_SUPPLIED PASSAGE_
━━━━

Kristen Brock, Antioch University Environmental Education graduate was recently awarded a mini-grant from the Association for Middle-Level Education (AMLE) for her work with students at Colegio Americano de Guatemala.
Kristen’s project started as an AUNE practicum which she then developed into a service learning project to use in her professional career. Her focus was to bring her middle-school students into rural areas of Guatemala and expose them to the realities of poverty that surrounded their international and more affluent neighborhood. Her class took a service learning trip to Lagunas Cuaches, a small community nearby that faces various poverty-related problems. They got to spend time with the local students and witness the challenges that the community faced every day.
Before visiting the village, the students spent six months developing their service projects: researching the health and healthcare problems in the country, attending workshops at a school symposium, and self-organizing around issues of interest. They came up with projects ranging from collecting medical supplies to building community gardens to filming a documentary about Lagunas Cuaches. Additionally, the students, with the help of their teachers, reached out to organizations like the Peace Corps and USAID to connect with local organizations that could support their projects and better connect them with the local community.
After their visit, students reflected on their experiences preparing their projects and meeting the people in the community:
“I have always heard about poverty and people always comment on it. But, I didn’t take it seriously until I went on this trip. I saw things I never could have imagined. Talking to kids in Lagunas Cuaches really impacted me and made me change the way I think about these people and to take action.” – Jose G.
“Seeing the reality inspired me to change and now I understand what the poor go through everyday.” – Juan R.
“One of the best memories I have from the trip is when it was their “recess” and students went to buy fruit and food, and, even though for them, a few quetzales make all the difference, at least four girls decided to spend their money to buy me fruit. That was the moment when I realized how important the trip was to me and how happy they were to have us there with them.” – Claudia I.
“I learned that service is the only way we can help to change the world. Helping each other is the only solution we have for everyone to have what they need. If we don’t help when we are young, we will never know the reality of the world and how people live outside the city. After these two months, I now better understand the reality of the world. I understand how the girls my age live and what they have to go through. This experience of knowing the reality is like a treasure because I know very few people in Guatemala have the education I do.” – Emilia P.

━━━━

_PROVIDED INFORMATION_
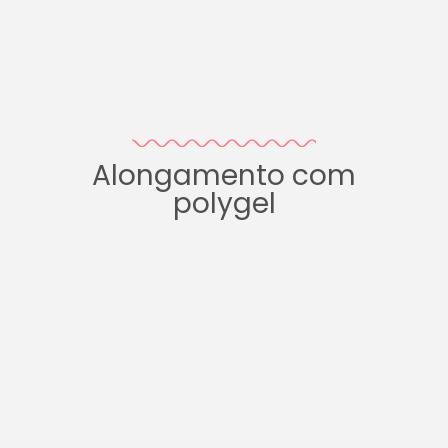
Alongamento com
polygel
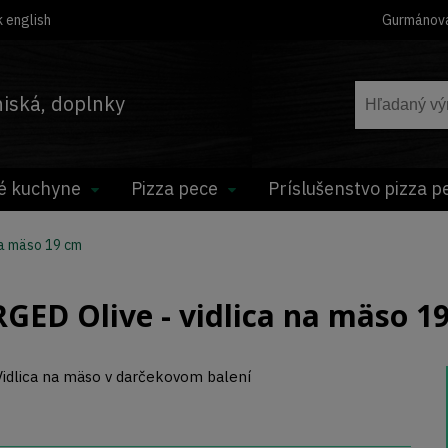
 english
Gurmánov
hniská, doplnky
é kuchyne
Pizza pece
Príslušenstvo pizza p
na mäso 19 cm
GED Olive - vidlica na mäso 1
Vidlica na mäso v darčekovom balení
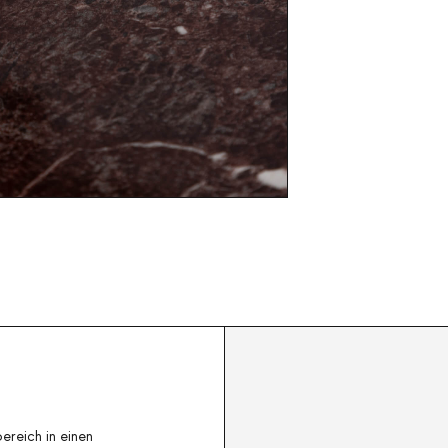
reich in einen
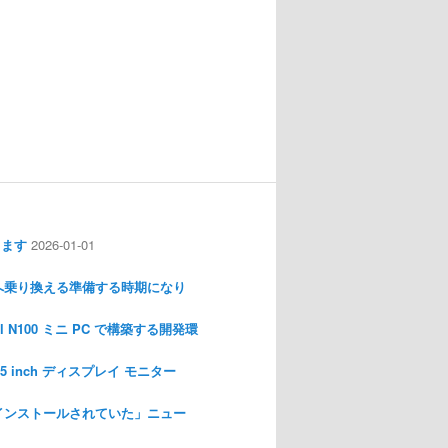
します
2026-01-01
nux へ乗り換える準備する時期になり
l N100 ミニ PC で構築する開発環
I 3.5 inch ディスプレイ モニター
インストールされていた」ニュー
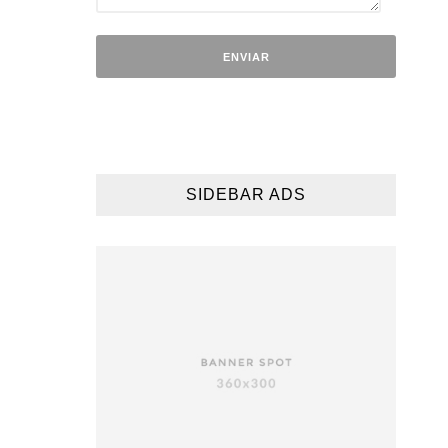
SIDEBAR ADS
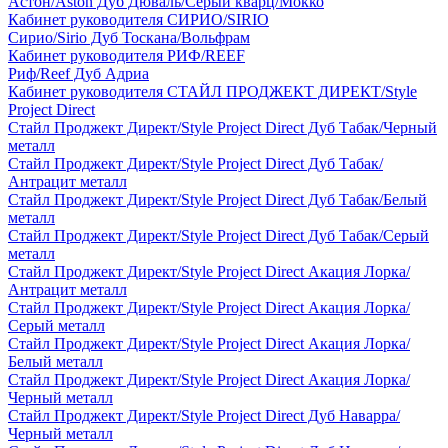
Астон/Aston Дуб Дюваль/Серый кварц/Мокко
Кабинет руководителя СИРИО/SIRIO
Сирио/Sirio Дуб Тоскана/Вольфрам
Кабинет руководителя РИФ/REEF
Риф/Reef Дуб Адриа
Кабинет руководителя СТАЙЛ ПРОДЖЕКТ ДИРЕКТ/Style
Project Direct
Стайл Проджект Директ/Style Project Direct Дуб Табак/Черный
металл
Стайл Проджект Директ/Style Project Direct Дуб Табак/
Антрацит металл
Стайл Проджект Директ/Style Project Direct Дуб Табак/Белый
металл
Стайл Проджект Директ/Style Project Direct Дуб Табак/Серый
металл
Стайл Проджект Директ/Style Project Direct Акация Лорка/
Антрацит металл
Стайл Проджект Директ/Style Project Direct Акация Лорка/
Серый металл
Стайл Проджект Директ/Style Project Direct Акация Лорка/
Белый металл
Стайл Проджект Директ/Style Project Direct Акация Лорка/
Черный металл
Стайл Проджект Директ/Style Project Direct Дуб Наварра/
Черный металл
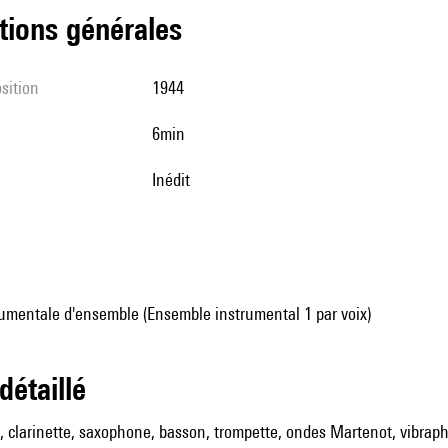
tions générales
sition
1944
6min
Inédit
umentale d'ensemble (Ensemble instrumental 1 par voix)
 détaillé
s, clarinette, saxophone, basson, trompette, ondes Martenot, vibrap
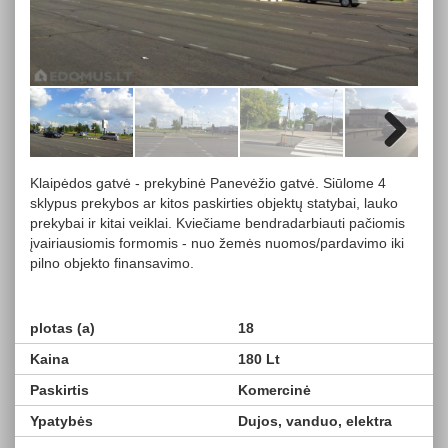
Next
Klaipėdos gatvė - prekybinė Panevėžio gatvė. Siūlome 4
sklypus prekybos ar kitos paskirties objektų statybai, lauko
prekybai ir kitai veiklai. Kviečiame bendradarbiauti pačiomis
įvairiausiomis formomis - nuo žemės nuomos/pardavimo iki
pilno objekto finansavimo.
plotas (a)
18
Kaina
180 Lt
Paskirtis
Komercinė
Ypatybės
Dujos, vanduo, elektra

━━━━

_ACTIVITY 1_
Rewrite the paragraph of the article that begins "Before visiting the village" as a short bulleted list that keeps its main facts.
_ACTIVITY 2_
Duplicate the part of the article starting at "Kristen’s project started" and ending at "faced every day.".
Rely only on the article to do this work, not on the items.

_WRITTEN REPLY 1_
- The students spent six months developing their service projects before visiting the village.
- To prepare, they researched the country's health and healthcare problems, attended workshops at a school symposium, and organized themselves around issues of interest.
- Their projects ranged from collecting medical supplies to building community gardens to filming a documentary about Lagunas Cuaches.
- With their teachers' help, they contacted organizations such as the Peace Corps and USAID. The goal was to reach local organizations that could support their projects and connect them better with the local community.

_WRITTEN REPLY 2_
Kristen’s project started as an AUNE practicum which she then developed into a service learning project to use in her professional career. Her focus was to bring her middle-school students into rural areas of Guatemala and expose them to the realities of poverty that surrounded their international and more affluent neighborhood. Her class took a service learning trip to Lagunas Cuaches, a small community nearby that faces various poverty-related problems. They got to spend time with the local students and witness the challenges that the community faced every day.